▸ **Text excerpt**

.....

I asked Tony “Should Mrs Pretty have the right to die in the manner and time of her choice. Do you think it's time for review of the Suicide Act?" His reply was "I'm not in favour of reviewing that legislation. I understand the very strong feelings it arouses."
I presume his judgment was determined by his strong religious views that were undeclared then. There is no objection to anyone’s conscientious objection to euthanasia. They have that right for themselves and their loved ones. I question their right to impose those views on all the rest of us. Diane Pretty died a year later in circumstances that were not of her choice.
At various times over the past 20 years, I have taken part in debates on this subject in Malta, Iceland, Ireland and Canada. Every time I have quoted the family doctor that my relative did not suffer. In each of those countries others said that their doctors had said the same thing to them
Euthanasia is widely practiced in the Western World uncontrolled and unregulated. Those countries that have introduced humane end of life laws are all strengthening them. In Oregon in the USA their controversial Death with Dignity laws were twice approved by an overwhelmingly majority. The Netherlands, Belgium and Switzerland have legal frameworks that allow assisted dying.
A series of opinion polls in Britain has always proved than 80% of the population would like a law to allow euthanasia under controlled conditions. Other countries have pioneered this bold step. In every instance public support has grown because the feared abuse of the reforms did not happen.
We hear a great deal about many of our human rights. An important one that our timid politicians have neglected is our right to die in dignity.

.....

▸ **Input for this task**
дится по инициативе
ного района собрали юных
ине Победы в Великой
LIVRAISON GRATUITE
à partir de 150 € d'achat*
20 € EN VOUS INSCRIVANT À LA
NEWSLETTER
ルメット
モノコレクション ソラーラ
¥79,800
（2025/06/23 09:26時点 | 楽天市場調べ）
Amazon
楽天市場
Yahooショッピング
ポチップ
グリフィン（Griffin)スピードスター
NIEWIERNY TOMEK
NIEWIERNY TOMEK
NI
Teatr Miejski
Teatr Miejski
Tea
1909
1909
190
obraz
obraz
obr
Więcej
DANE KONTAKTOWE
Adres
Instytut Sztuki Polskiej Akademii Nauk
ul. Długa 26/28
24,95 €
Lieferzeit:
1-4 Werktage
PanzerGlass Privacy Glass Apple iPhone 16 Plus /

.....

▸ **Using the information**
1: Reproduce the portion of the passage on euthanasia word for word, starting at "At various times" and ending at "allow assisted dying.".
2: Rewrite the whole listing with "Teatr Miejski" changed to "Teatr Narodowy" wherever it appears, keeping everything else as it is.

▸ **Response list**
1:
At various times over the past 20 years, I have taken part in debates on this subject in Malta, Iceland, Ireland and Canada. Every time I have quoted the family doctor that my relative did not suffer. In each of those countries others said that their doctors had said the same thing to them
Euthanasia is widely practiced in the Western World uncontrolled and unregulated. Those countries that have introduced humane end of life laws are all strengthening them. In Oregon in the USA their controversial Death with Dignity laws were twice approved by an overwhelmingly majority. The Netherlands, Belgium and Switzerland have legal frameworks that allow assisted dying.

2:
дится по инициативе
ного района собрали юных
ине Победы в Великой
LIVRAISON GRATUITE
à partir de 150 € d'achat*
20 € EN VOUS INSCRIVANT À LA
NEWSLETTER
ルメット
モノコレクション ソラーラ
¥79,800
（2025/06/23 09:26時点 | 楽天市場調べ）
Amazon
楽天市場
Yahooショッピング
ポチップ
グリフィン（Griffin)スピードスター
NIEWIERNY TOMEK
NIEWIERNY TOMEK
NI
Teatr Narodowy
Teatr Narodowy
Tea
1909
1909
190
obraz
obraz
obr
Więcej
DANE KONTAKTOWE
Adres
Instytut Sztuki Polskiej Akademii Nauk
ul. Długa 26/28
24,95 €
Lieferzeit:
1-4 Werktage
PanzerGlass Privacy Glass Apple iPhone 16 Plus /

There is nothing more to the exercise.